▸ What to produce:
Return verbatim all text from the line containing "This content is" down to the line containing "Law Officer", including both of those lines. Leave the pictures out of the answer.

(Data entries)

========

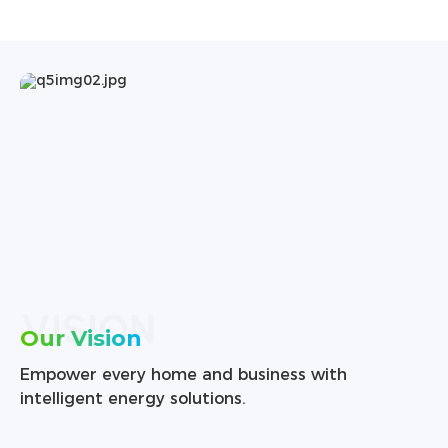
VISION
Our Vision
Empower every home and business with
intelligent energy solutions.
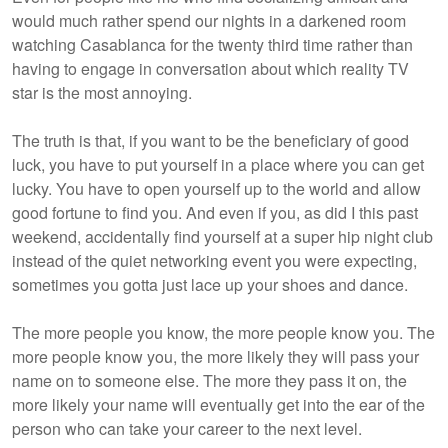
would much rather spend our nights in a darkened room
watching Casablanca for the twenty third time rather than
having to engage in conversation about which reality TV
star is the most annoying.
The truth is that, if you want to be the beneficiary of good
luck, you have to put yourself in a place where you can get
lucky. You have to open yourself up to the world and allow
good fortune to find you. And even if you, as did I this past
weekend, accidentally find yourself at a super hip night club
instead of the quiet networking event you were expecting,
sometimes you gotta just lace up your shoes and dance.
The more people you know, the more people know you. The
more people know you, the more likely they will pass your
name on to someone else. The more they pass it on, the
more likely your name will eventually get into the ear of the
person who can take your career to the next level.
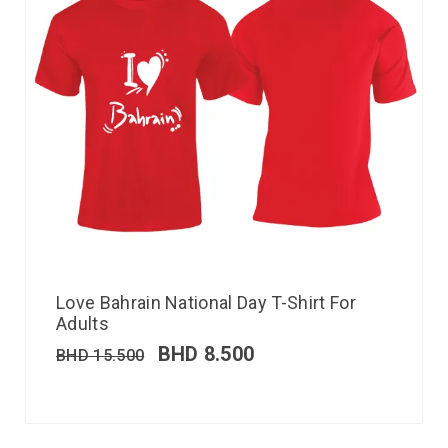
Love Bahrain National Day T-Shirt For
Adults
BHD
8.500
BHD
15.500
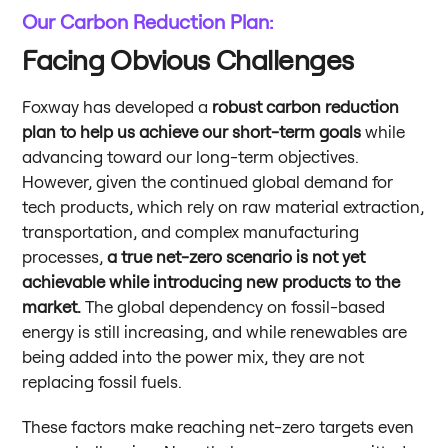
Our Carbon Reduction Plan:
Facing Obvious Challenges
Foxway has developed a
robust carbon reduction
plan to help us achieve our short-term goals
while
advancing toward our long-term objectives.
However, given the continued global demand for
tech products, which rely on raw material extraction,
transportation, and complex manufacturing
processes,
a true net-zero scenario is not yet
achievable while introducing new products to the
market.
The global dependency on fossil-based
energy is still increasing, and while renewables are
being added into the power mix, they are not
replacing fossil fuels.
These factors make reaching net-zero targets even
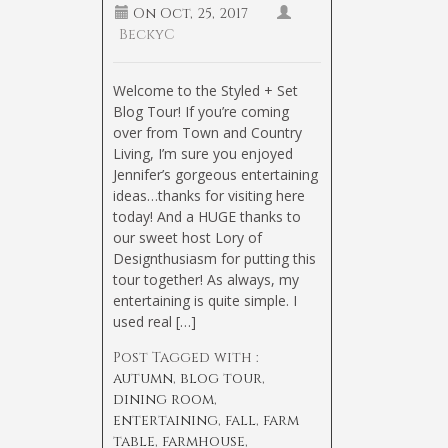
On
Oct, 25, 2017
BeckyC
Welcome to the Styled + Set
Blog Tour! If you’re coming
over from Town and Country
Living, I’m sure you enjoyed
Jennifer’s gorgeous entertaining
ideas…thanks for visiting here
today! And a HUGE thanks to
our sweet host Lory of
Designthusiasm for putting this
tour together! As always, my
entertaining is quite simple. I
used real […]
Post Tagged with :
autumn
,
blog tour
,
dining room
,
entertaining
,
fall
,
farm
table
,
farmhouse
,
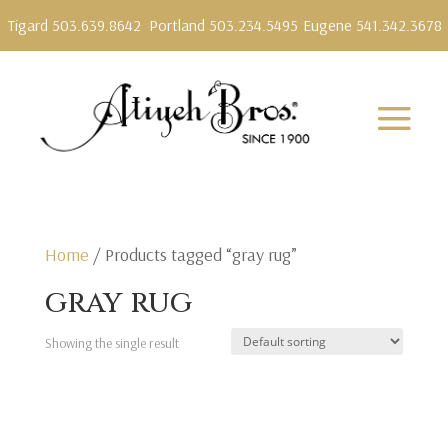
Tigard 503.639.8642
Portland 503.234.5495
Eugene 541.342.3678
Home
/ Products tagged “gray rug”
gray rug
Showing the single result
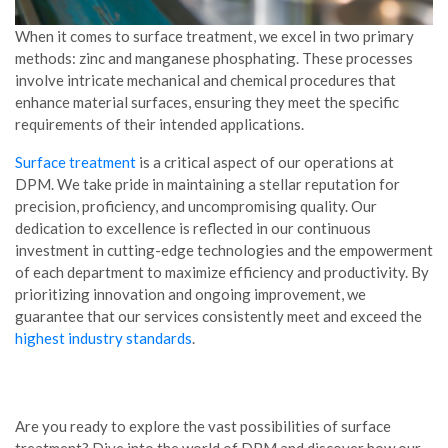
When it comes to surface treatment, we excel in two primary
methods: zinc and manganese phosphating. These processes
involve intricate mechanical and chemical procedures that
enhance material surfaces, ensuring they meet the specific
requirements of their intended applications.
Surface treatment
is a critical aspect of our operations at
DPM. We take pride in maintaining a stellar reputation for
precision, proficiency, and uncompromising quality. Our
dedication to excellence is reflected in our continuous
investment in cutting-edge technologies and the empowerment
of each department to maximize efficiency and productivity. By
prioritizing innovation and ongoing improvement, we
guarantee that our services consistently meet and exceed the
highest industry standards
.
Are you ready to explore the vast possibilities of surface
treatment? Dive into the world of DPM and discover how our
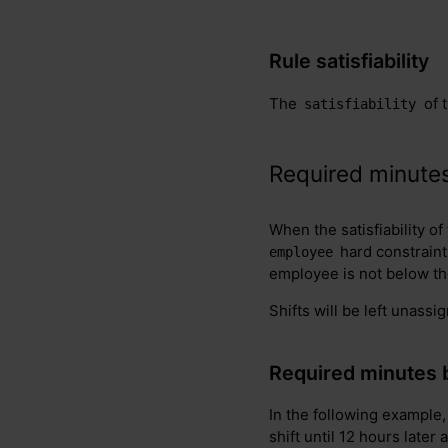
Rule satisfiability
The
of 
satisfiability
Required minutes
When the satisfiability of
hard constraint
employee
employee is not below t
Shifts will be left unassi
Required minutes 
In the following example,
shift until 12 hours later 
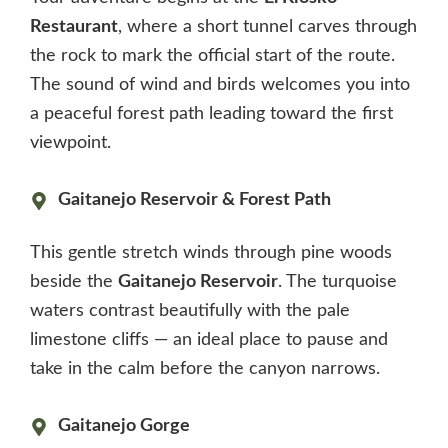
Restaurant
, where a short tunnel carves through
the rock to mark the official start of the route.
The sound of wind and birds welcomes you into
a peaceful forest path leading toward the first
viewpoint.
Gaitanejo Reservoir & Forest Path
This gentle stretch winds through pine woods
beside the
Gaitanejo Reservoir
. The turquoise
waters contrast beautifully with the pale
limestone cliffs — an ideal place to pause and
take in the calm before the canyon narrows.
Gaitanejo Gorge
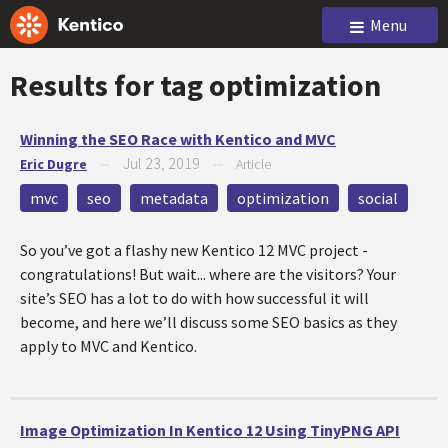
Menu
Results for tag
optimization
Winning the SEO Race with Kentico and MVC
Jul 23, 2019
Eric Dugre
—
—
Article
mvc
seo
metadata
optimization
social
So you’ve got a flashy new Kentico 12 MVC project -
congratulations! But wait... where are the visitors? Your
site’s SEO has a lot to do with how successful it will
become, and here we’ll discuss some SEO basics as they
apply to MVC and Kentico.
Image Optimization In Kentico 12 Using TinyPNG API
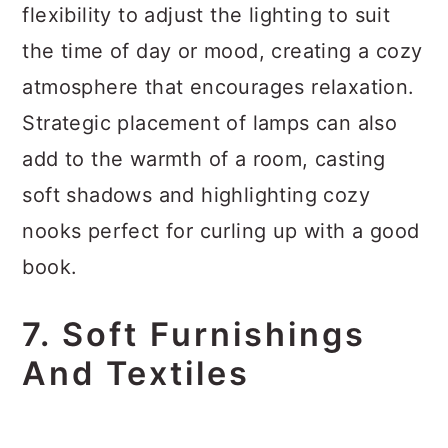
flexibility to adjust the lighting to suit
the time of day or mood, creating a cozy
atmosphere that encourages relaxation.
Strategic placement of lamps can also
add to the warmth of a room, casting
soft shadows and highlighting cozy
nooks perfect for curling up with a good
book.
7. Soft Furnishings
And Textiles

========

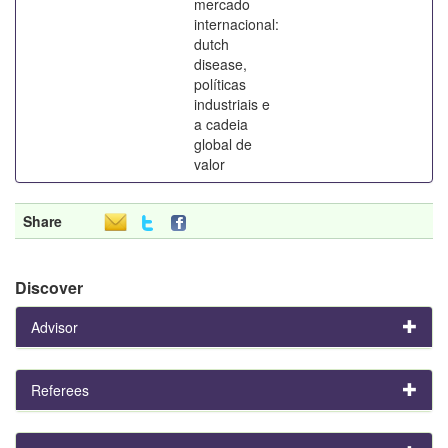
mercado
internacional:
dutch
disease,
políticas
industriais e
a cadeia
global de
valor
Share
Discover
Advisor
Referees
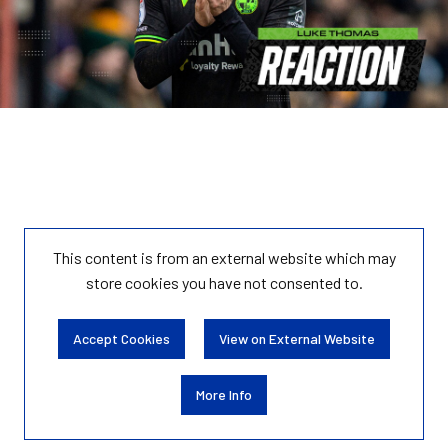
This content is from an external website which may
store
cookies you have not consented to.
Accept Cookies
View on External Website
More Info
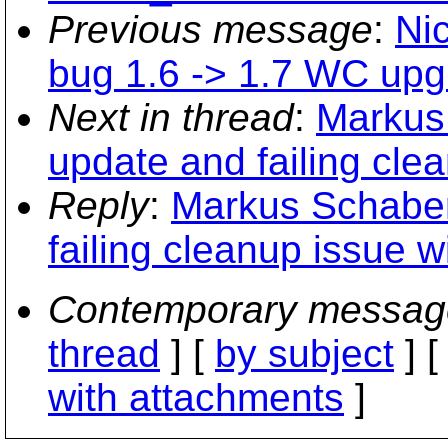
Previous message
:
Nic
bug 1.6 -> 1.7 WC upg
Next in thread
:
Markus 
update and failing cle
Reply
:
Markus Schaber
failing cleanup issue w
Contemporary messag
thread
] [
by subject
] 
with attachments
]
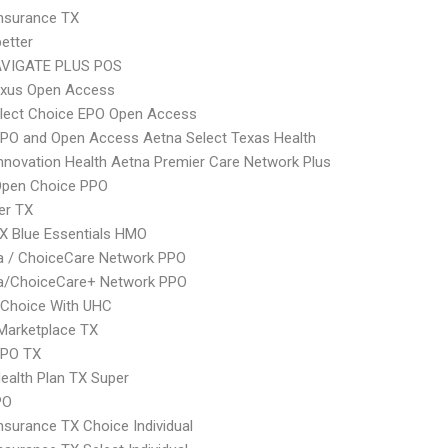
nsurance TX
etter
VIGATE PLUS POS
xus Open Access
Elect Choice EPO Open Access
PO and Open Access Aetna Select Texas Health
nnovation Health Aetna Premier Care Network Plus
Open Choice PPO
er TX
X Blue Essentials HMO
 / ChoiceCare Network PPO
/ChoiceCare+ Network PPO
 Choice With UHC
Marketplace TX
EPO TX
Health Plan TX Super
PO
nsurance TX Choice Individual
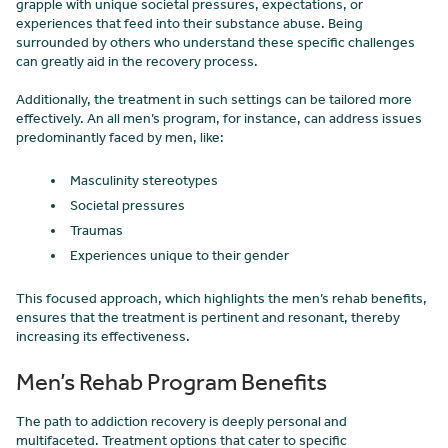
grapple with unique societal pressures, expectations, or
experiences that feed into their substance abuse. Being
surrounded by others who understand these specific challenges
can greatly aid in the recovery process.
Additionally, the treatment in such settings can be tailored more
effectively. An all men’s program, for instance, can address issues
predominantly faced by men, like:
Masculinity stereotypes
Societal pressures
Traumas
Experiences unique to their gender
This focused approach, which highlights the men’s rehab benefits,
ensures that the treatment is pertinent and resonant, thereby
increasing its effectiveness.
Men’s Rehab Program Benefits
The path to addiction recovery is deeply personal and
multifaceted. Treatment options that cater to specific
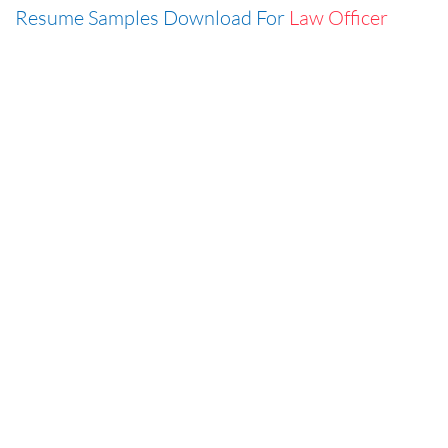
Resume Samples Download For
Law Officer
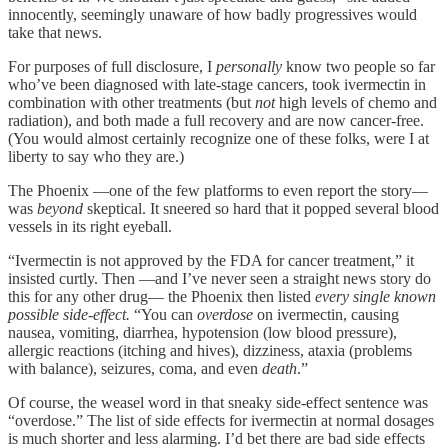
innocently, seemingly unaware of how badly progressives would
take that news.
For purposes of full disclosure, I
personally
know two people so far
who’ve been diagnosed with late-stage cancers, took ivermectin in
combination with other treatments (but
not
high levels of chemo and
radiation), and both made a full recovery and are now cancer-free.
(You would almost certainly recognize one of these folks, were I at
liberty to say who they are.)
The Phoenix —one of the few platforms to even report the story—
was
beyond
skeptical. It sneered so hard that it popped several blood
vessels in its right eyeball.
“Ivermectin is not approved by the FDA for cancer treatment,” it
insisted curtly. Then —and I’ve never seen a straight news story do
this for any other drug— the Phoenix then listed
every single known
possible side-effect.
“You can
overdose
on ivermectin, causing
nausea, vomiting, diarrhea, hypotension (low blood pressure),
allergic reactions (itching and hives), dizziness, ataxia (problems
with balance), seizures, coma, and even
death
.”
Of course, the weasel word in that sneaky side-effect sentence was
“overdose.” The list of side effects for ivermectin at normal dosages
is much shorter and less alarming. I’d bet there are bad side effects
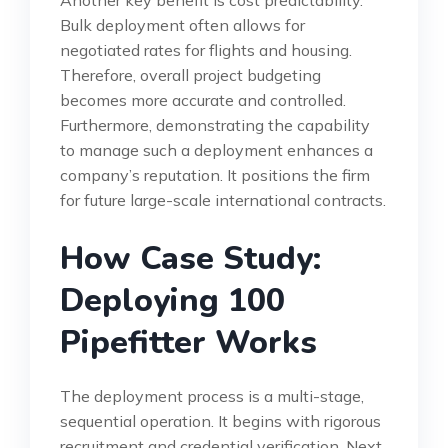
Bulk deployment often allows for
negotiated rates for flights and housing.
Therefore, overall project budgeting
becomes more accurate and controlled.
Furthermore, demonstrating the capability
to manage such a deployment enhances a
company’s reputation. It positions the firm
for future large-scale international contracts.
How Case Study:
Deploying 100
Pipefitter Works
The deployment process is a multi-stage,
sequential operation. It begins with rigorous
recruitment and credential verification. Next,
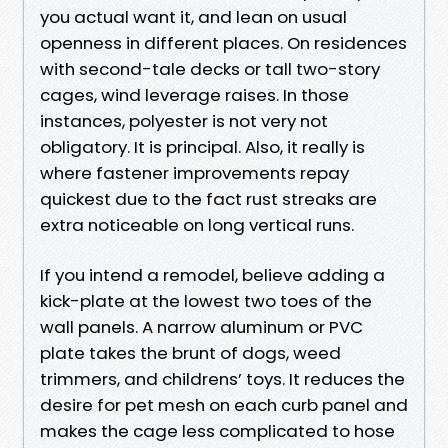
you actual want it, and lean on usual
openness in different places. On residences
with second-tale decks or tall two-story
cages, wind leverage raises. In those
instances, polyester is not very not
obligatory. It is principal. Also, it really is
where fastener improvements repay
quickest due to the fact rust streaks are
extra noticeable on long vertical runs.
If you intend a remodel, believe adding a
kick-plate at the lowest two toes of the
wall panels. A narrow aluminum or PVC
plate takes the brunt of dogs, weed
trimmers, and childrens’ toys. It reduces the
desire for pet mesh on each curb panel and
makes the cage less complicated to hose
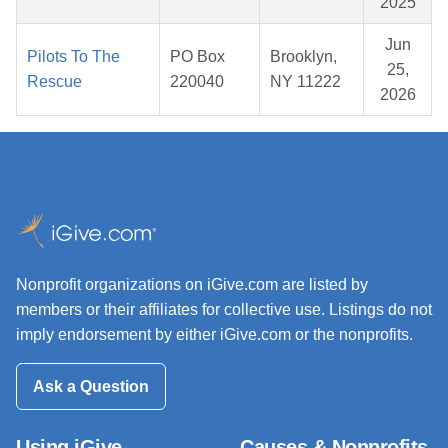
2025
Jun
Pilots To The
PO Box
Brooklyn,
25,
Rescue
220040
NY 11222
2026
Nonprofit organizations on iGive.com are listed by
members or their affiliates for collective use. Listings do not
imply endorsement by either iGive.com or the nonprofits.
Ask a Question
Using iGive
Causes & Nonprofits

========

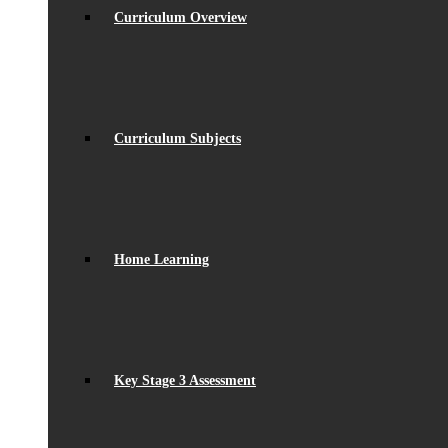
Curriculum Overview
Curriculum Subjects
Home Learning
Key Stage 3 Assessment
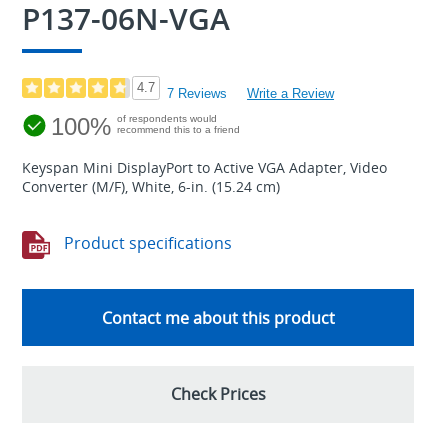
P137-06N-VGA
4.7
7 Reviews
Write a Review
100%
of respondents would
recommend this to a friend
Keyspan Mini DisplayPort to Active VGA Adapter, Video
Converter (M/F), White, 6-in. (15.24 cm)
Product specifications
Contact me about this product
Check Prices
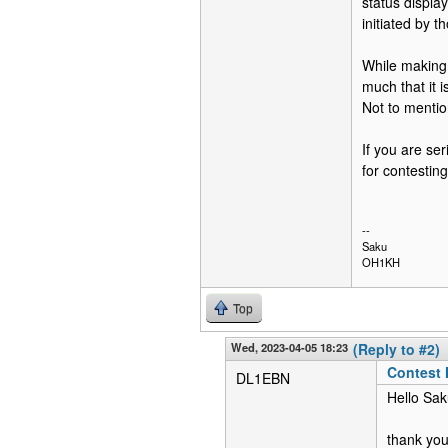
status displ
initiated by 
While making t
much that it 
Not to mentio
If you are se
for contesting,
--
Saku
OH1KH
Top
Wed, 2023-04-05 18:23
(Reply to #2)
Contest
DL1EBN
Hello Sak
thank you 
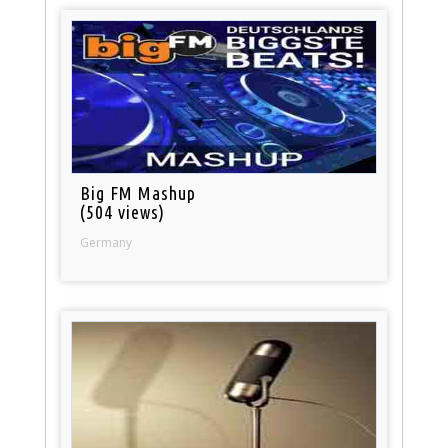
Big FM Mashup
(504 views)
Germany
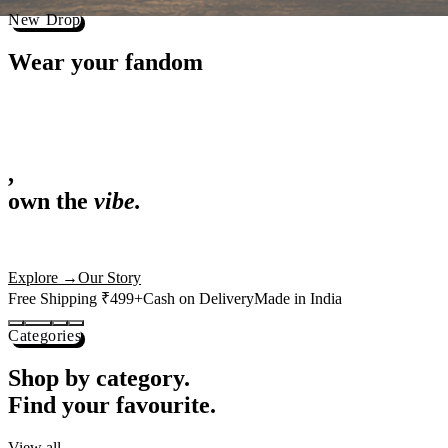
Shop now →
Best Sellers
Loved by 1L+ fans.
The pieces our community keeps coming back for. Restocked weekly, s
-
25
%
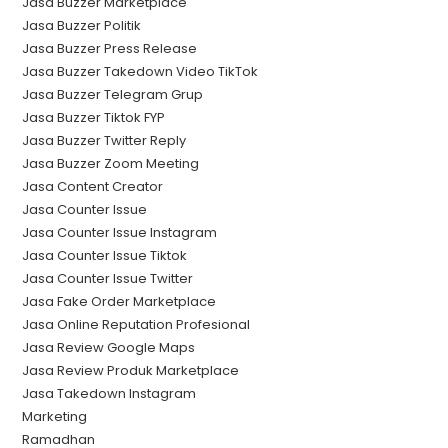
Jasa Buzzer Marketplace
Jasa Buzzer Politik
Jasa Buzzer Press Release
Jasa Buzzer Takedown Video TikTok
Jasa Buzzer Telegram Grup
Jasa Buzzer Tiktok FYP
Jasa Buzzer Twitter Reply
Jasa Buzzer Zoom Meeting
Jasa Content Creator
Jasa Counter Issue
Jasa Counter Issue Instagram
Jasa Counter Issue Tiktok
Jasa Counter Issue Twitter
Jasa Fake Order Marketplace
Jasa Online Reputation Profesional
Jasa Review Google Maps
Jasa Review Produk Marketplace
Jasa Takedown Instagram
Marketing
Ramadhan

========

▸ Solution:
This content is from an external website which may
store
cookies you have not consented to.
Accept Cookies
View on External Website
More Info
Previous message
:
Nic
bug 1.6 -> 1.7 WC upg
Next in thread
:
Markus 
update and failing cle
Reply
:
Markus Schaber
failing cleanup issue w
Contemporary messag
thread
] [
by subject
] 
with attachments
]
nsurance TX
etter
VIGATE PLUS POS
xus Open Access
Elect Choice EPO Open Access
PO and Open Access Aetna Select Texas Health
nnovation Health Aetna Premier Care Network Plus
Open Choice PPO
er TX
X Blue Essentials HMO
 / ChoiceCare Network PPO
/ChoiceCare+ Network PPO
 Choice With UHC
Marketplace TX
EPO TX
Health Plan TX Super
PO
nsurance TX Choice Individual
grapple with unique societal pressures, expectations, or
experiences that feed into their substance abuse. Being
surrounded by others who understand these specific challenges
can greatly aid in the recovery process.
Additionally, the treatment in such settings can be tailored more
effectively. An all men’s program, for instance, can address issues
predominantly faced by men, like:
Masculinity stereotypes
Societal pressures
Traumas
Experiences unique to their gender
This focused approach, which highlights the men’s rehab benefits,
ensures that the treatment is pertinent and resonant, thereby
increasing its effectiveness.
Men’s Rehab Program Benefits
The path to addiction recovery is deeply personal and
multifaceted. Treatment options that cater to specific
Resume Samples Download For
Law Officer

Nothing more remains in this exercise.